Environment:Volcengine Verl Megatron Core Environment
sources: Repo|verl|https://github.com/volcengine/verl
domains: Infrastructure, Distributed_Training
last_updated: 2026-02-07 17:00 GMT
Overview
Optional Megatron-Core environment for large-scale distributed training with advanced parallelism in verl.
Description
verl supports Megatron-Core as an alternative training backend to FSDP, enabling tensor parallelism, pipeline parallelism, expert parallelism, and sequence parallelism for very large models (30B+). Megatron-Core >= 0.13.0 is required. The mbridge package provides the bridge between HuggingFace configs and Megatron-Core.
Usage
Required when using Megatron-LM backend (trainer.backend=megatron). Recommended for models > 30B parameters or when using MoE architectures.
System Requirements
- Multiple NVIDIA GPUs (typically 8+ GPUs)
- High-speed interconnect (NVLink/InfiniBand)
- Linux
Dependencies
megatron-core>= 0.13.0mbridge(Megatron-Bridge)
Quick Install
pip install "verl[mcore]"
or
pip install mbridge
Code Evidence
From verl/utils/import_utils.py:28-33:
@cache
def is_megatron_core_available():
try:
mcore_spec = importlib.util.find_spec("megatron.core")
except ModuleNotFoundError:
mcore_spec = None
return mcore_spec is not None
And from verl/models/mcore/model_forward_fused.py:53:
assert version.parse(mcore.__version__) >= version.parse("0.13.0")
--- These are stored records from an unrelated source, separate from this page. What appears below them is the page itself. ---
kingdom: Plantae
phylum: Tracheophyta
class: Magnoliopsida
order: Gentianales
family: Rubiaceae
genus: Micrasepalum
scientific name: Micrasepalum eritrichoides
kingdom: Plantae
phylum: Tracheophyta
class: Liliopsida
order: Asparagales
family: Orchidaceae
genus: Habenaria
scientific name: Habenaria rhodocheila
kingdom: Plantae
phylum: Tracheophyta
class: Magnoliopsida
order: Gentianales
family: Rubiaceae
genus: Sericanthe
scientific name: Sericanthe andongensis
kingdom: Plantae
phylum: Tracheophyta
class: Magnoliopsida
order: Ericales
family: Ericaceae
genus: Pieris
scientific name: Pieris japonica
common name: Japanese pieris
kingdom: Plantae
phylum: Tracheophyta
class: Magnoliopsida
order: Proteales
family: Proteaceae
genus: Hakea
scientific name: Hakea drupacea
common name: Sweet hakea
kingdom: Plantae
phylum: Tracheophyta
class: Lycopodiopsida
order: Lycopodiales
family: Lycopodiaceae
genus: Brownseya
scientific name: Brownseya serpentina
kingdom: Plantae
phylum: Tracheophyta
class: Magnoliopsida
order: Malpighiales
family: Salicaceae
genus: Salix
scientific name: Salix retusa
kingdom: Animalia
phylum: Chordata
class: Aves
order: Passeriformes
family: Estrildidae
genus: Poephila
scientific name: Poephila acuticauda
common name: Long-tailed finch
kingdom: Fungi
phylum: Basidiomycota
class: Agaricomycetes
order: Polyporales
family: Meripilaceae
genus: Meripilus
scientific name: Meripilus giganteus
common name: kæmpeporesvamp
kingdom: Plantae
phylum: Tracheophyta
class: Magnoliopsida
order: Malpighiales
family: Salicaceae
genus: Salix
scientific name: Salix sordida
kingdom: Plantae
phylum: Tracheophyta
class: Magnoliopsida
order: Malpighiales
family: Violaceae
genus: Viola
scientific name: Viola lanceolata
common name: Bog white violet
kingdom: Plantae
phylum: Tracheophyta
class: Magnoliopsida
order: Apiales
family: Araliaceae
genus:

And from verl/models/mcore/bridge.py:16-25:
try:
from megatron.bridge import AutoBridge
except ImportError:
print("Megatron-Bridge package not found. Please install Megatron-Bridge...")
raise
Common Errors
- "Megatron-Bridge package not found" -> pip install mbridge
- "megatron.core not found" -> Install megatron-core >= 0.13.0
- Config conversion failures -> Check model architecture compatibility with Megatron
Compatibility Notes
Not all HuggingFace models have Megatron-Core equivalents. Supported architectures include Qwen2, Qwen2.5-VL, DeepSeek-V2/V3, Mixtral, and Moonlight. Router replay for MoE models is not supported on NPU.